Nodding toward Larz, Menelaus said, “How we doing?”

Oenoe said, “Poorly. He cannot live, unless you work one of your posthuman works.”

“I am trying my damnest. Soorm. Help me up into the throne. Don’t toss the corpse like that! Easter Jesus popping up a gopher hole, but you are barbaric! Ain’t you been to Sunday school?
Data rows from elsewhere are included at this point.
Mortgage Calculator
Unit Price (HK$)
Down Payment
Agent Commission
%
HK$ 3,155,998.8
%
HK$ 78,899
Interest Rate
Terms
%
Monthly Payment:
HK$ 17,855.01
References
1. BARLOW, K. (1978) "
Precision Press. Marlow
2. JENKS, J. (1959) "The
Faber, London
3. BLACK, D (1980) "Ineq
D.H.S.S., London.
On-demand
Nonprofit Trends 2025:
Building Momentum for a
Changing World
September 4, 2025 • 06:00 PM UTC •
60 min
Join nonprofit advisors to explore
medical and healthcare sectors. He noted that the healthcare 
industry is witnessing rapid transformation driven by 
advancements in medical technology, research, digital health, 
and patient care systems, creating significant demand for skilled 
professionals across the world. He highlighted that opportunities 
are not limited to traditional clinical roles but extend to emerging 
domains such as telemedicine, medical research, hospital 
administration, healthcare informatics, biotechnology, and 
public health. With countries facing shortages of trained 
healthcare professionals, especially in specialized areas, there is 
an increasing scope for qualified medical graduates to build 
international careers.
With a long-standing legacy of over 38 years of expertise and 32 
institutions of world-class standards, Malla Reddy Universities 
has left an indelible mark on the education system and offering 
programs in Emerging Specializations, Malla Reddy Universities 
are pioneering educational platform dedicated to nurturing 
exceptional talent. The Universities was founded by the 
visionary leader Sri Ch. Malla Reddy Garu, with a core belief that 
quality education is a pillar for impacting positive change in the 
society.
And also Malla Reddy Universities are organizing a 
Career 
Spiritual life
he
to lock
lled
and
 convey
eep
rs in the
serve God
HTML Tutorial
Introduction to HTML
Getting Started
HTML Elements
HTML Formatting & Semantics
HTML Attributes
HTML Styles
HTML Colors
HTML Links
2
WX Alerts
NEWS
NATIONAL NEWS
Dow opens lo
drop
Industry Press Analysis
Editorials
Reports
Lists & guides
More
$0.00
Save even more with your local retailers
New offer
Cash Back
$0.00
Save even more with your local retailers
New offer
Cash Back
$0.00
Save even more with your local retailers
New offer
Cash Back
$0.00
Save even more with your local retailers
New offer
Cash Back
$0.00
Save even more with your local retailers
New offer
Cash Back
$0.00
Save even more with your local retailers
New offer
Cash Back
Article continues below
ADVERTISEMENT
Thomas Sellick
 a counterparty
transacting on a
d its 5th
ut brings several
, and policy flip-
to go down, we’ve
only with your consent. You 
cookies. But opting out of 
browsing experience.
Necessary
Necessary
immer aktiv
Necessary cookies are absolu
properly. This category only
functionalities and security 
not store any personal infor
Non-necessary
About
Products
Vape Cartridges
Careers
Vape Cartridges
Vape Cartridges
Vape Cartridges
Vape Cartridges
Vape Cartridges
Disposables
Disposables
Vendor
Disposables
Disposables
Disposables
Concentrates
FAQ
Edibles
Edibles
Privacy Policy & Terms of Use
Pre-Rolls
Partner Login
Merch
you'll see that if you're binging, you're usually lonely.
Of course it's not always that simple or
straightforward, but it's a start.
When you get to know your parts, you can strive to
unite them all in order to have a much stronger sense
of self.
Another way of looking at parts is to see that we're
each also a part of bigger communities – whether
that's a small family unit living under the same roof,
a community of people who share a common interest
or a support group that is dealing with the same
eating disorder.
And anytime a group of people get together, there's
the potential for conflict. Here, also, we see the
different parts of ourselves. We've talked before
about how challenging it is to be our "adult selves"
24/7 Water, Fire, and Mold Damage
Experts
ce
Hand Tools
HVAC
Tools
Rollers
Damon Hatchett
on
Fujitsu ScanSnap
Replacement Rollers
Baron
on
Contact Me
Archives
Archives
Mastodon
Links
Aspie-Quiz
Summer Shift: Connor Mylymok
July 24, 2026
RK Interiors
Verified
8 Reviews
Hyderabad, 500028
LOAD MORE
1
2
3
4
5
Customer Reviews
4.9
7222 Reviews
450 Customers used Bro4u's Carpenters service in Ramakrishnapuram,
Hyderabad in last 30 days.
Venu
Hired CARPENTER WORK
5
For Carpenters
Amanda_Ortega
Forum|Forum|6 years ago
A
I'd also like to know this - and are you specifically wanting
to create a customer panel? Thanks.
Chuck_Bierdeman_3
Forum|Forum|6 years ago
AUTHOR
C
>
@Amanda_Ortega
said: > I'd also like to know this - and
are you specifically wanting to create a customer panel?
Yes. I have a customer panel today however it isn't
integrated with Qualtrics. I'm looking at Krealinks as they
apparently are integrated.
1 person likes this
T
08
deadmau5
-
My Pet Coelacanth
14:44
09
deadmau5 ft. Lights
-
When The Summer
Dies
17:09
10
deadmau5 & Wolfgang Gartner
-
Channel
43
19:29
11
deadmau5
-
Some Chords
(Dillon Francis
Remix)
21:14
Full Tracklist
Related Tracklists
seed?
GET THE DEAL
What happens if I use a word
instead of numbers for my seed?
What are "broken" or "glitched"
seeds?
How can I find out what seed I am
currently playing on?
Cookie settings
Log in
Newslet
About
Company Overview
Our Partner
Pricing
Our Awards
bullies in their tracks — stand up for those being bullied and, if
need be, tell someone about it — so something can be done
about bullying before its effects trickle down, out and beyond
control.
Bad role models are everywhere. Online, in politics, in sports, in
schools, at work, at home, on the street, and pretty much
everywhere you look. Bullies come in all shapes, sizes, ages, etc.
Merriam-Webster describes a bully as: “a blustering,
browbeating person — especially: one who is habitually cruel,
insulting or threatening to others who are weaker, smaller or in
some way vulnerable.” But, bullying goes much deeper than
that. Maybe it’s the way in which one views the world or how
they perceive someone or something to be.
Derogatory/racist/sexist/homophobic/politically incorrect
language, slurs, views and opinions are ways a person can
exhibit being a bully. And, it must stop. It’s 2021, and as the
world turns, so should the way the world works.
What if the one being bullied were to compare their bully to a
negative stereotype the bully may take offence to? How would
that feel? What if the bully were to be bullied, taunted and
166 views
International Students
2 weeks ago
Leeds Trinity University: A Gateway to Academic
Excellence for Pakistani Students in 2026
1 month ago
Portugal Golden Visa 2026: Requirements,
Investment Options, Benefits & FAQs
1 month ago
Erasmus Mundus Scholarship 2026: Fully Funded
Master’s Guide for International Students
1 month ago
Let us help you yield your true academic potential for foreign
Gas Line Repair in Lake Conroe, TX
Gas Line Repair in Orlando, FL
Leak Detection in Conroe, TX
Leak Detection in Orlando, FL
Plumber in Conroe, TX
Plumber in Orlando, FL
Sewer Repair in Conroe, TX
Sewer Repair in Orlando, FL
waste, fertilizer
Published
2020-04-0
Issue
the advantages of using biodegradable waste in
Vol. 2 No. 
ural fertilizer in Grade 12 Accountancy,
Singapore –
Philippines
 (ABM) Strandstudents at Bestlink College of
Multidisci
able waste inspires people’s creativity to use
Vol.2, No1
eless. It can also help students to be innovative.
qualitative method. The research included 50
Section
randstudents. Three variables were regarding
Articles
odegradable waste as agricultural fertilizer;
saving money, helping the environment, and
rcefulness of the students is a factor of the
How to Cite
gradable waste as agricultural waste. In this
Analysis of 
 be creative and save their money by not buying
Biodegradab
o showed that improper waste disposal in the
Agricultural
A dead man is not just a bag of lunchmeat!”

“Why the throne?” asked Soorm, carefully maneuvering Menelaus, with his two maimed feet and broken arm, into the iron judgment seat.

Menelaus put his good hand on the cowls of the friars forming the armrests. There was library material coating the wood in a thin veneer, so he felt an answering tingle in his implants. “Something the Melusine said. I am hoping I might do better with some other interface. My implants are not meshing properly with the systems in the room.”